Uma mulher, que deu entrevista ao Conversa com Bial ao lado do marido, disse que procurou a casa de Abadiânia depois de passar por um tratamento de câncer de mama. Lá, se submeteu a uma cirurgia espiritual – e foi orientada a voltar para uma revisão. No encontro, recebeu um pedido de João de Deus: “O que eu fizer aqui dentro, você não vai falar pra ninguém”.

Amy Biank, coach espiritual e autora americana que levava pessoas em peregrinação para a Casa Dom Inácio de Loyola desde 2002, disse que uma vez ouviu um grito de socorro, entrou na casa e viu João de Deus forçando uma jovem a fazer sexo oral nele. Ele pediu pra eu fechar os olhos e sentar.
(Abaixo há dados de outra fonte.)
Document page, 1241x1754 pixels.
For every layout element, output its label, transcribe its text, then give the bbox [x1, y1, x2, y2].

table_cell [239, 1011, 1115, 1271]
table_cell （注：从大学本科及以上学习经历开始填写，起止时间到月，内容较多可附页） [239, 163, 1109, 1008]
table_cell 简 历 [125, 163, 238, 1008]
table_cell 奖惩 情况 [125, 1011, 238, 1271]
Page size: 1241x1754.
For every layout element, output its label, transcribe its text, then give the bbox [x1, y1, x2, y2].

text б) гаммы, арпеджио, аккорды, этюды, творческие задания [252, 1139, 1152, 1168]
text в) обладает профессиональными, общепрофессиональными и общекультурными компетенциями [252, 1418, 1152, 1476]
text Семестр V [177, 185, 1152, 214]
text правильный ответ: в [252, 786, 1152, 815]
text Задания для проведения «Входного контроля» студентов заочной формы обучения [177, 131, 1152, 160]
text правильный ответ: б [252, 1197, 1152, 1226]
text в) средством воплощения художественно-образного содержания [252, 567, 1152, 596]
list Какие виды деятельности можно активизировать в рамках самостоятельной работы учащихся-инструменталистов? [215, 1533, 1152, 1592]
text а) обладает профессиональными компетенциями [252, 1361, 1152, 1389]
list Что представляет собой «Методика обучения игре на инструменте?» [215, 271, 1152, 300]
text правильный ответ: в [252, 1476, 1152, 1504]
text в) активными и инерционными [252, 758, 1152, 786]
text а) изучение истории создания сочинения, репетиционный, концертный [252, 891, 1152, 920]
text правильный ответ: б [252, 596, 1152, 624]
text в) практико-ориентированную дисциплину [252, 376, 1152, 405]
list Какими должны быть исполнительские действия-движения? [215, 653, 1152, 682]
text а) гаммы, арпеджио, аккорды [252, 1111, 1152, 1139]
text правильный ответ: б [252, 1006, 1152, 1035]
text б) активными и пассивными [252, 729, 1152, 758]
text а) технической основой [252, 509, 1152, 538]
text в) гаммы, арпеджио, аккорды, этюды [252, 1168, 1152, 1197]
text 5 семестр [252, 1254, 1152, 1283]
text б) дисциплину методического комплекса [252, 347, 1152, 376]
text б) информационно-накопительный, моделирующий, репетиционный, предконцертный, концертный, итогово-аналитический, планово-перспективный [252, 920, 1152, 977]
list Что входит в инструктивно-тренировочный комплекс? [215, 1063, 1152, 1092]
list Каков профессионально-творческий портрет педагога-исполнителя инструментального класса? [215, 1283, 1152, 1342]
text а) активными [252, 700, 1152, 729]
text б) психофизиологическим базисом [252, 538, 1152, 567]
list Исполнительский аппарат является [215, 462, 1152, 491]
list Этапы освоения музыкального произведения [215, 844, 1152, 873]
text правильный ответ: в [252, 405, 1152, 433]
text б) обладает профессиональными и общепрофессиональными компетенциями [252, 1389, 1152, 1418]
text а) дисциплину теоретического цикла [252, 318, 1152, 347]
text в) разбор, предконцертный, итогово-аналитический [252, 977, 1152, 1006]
“Eu vi que ele estava com a calça aberta, ela estava ajoelhada e com uma toalha no ombro. Ela não estava querendo fazer sexo oral nele, foi por isso que ela gritou. Mas eu sentei no sofá e fechei meus olhos, porque eu estava tão doutrinada a achar que aquilo tudo era divino e especial”, disse.

Uma mulher que foi abusada quando era adolescente disse que demorou para falar sobre o caso porque achou que ninguém acreditaria nela. “Ele é muito poderoso.” Ela tinha 15 anos quando saiu de São Paulo e foi até a cidade de Abadiânia, ao lado dos pais, em busca de cura para depressão. “Ele mesmo pegava a minha mão e fazia eu manipular o pênis dele. Aí ele falava assim: ‘Se entrega, se entrega’.”

Uma mulher disse que procurou João de Deus em 1992, logo após perder os pais. Os avós dela ajudavam na Casa Dom Inácio. Ela disse que foi abusada por cinco dias seguidos e que sofreu ameaças: “Eu sei onde seus avós moram. Eu sei onde sua família mora. Eu mato cada um deles.”

Uma outra mulher disse ainda ter sido abusada quando era criança, em Abadiânia. Ela procurou assistência espiritual com a mãe devido a um problema na boca: “Ele passou a mão nos meus seios”.

Segundo a mulher, os abusos aconteceram em 1983. Era a terceira vez que ela voltava com a mãe na Casa Dom Inácio de Loyola, em Abadiânia, onde o médium faz os atendimentos. “Como eu era menor de idade, minha mãe estava sempre atrás de mim. Quando foi chegando perto dele, ele passou a mão nos meus seios, eu fiquei imóvel, sem saber o que fazer, sem saber o que estava acontecendo comigo. E quando eu olhei para minha mãe, ela estava de olhos fechados, com a palma das mãos para o alto. Eu fiquei desesperada, mas fiquei parada”, relatou. Desde então, ela conta que nunca mais quis voltar ao local, mesmo com a cobrança da mãe.

Em Brasília, Zuleide Danni, de 51 anos, diz ter sido vítima do médium em 1984, quando tinha 17 anos. Passados 34 anos, nesta segunda-feira (10), Zuleide decidiu revelar publicamente o que viveu em 1984 para, segundo ela, “encorajar mulheres vítimas de abuso sexual e de violência por motivos de gênero”.